Methods: Spectral flow cytometry on BM (BMMC) and/or PB mononuclear cells (PBMC) from 5 WM patients (2 untreated and 3 relapsed/refractory to BTKi-containing therapeutic regimens) was performed to phenotypically profile monocytic-MDSC (M-MDSC), PMN-MDSC and the expression of the S100A8 and S100A9 receptors CD33, CD69, RAGE and TLR4. Paired BMMC/PBMC were analyzed in 2 patients; 2 healthy donor (HD) PBMC were run as controls. Intracellular staining for p-BTK, p-HCK and p-ERK1/2 was carried out in 6 samples. Data acquisition was performed on a Sony ID7000 cytometer using the Sony ID7000 software. We studied the transcriptional regulation of 16 WM-related inflammatory genes via qRT-PCR in endogenously MYD88^MUT WM (BCWM.1, MWCL-1) and MYD88^WT lymphoma (OCI-Ly7, Ramos) cell lines overexpressing either MYD88^WT or MYD88^MUT following lentiviral transduction. Transient MYD88^WT or MYD88^MUT transfection was performed in 293T cells as a non-B cell control.

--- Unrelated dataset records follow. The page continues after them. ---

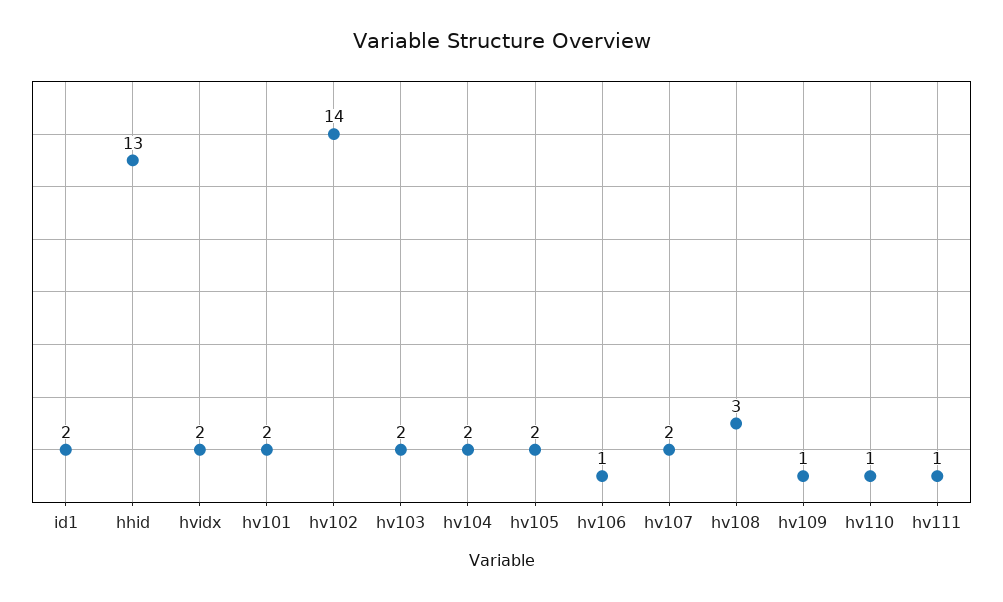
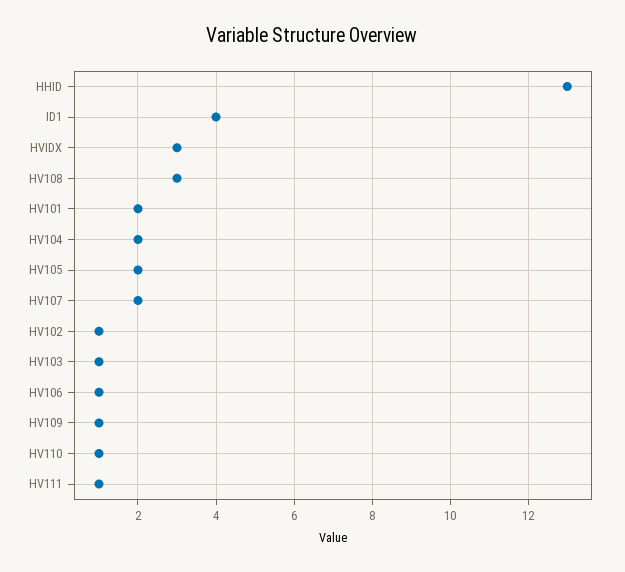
  {
-   "id1": 2,
+   "id1": 4,
    "hhid": 13,
-   "hvidx": 2,
+   "hvidx": 3,
    "hv101": 2,
-   "hv102": 14,
+   "hv102": 1,
-   "hv103": 2,
+   "hv103": 1,
    "hv104": 2,
    "hv105": 2,
    "hv106": 1,
    "hv107": 2,
    "hv108": 3,
    "hv109": 1,
    "hv110": 1,
    "hv111": 1
  }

Results: By scatter gating, untreated WM BM samples showed greater enrichment of granulocytic vs monocytic populations. We characterized PMN-MDSC as CD14^-CD15⁺CD11b⁺LOX1⁺. LOX1⁺ PMN-MDSC were the predominant subtype vs LOX1^- granulocytes in WM untreated and BTKi-relapsed/refractory BM samples (MFI 5,988 vs 1,110; p=0.021). LOX1⁺ PMN-MDSC showed constitutive p-BTK activation across the analyzed HD and WM samples. This finding is particularly compelling in the context of WM, given its dependency on the BTK signaling and the critical therapeutic role of BTKi. Within the monocyte gate, CD14⁺CD11b⁺CD15^-HLA-DR⁺ monocytes were enriched vs CD14⁺CD11b⁺CD15^-HLA-DR^low/-(M-MDSC) in patient BM and PB. In BM, M-MDSC upregulated CD69 vs HLA-DR⁺ monocytes. Multidimensional analysis of paired samples from a BTKi relapsed/refractory patient showed the distinct expansion of RAGE^high monocytes in PB vs BM.

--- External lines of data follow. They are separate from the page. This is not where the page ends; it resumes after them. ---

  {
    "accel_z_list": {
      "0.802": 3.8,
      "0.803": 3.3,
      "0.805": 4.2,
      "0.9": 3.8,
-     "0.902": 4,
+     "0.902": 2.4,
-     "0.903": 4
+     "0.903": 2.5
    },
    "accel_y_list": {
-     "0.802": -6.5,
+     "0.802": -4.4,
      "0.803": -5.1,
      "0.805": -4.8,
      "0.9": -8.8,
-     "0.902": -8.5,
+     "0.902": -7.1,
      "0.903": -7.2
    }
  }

Furthermore, we studied the transcriptional regulation of key WM inflammatory mediators to investigate tumor-related mechanisms promoting early recruitment and activation of MDSC. MYD88^WT and MYD88^MUT overexpression predominantly induced gene upregulation. The MYD88^MUT-driven upregulation of CXCL12, CXCL13 and IL-6 was specific to WM cell lines. Unlike BCWM.1, IL-6 was also upregulated in MWCL-1 following MYD88^WT overexpression. Upregulation of the CXCL1, CXCL2 and CXCL10 chemokines was driven by both MYD88^WT and MYD88^MUTin WM and 293T lines; a stronger effect was driven by MYD88^MUTin WM and by MYD88^WT in 293T lines. Moreover, upregulation of S100A8 and S100A9 was stronger in MYD88^WT vs MYD88^MUT BCWM.1. S100A8 upregulation followed exclusively MYD88^MUT overexpression in 293T and OCI-Ly7 lines. Unlike the WM lines, OCI-Ly7 and Ramos upregulated IL-10, especially following MYD88^MUT overexpression.Conclusions: Our study identified the BM expansion of LOX1⁺ PMN-MDSC which showed constitutive BTK activation in untreated and BTKi relapsed/refractory WM patients, thus opening a new avenue of investigation of BTK-targeting drugs for WM-directed cellular therapies. We showed that MYD88^MUT induced the transcriptional upregulation of key inflammatory mediators that were highly expressed in WM patients, thus providing a framework for the investigation of their biological role in recruiting and activating immunosuppressive MDSCs.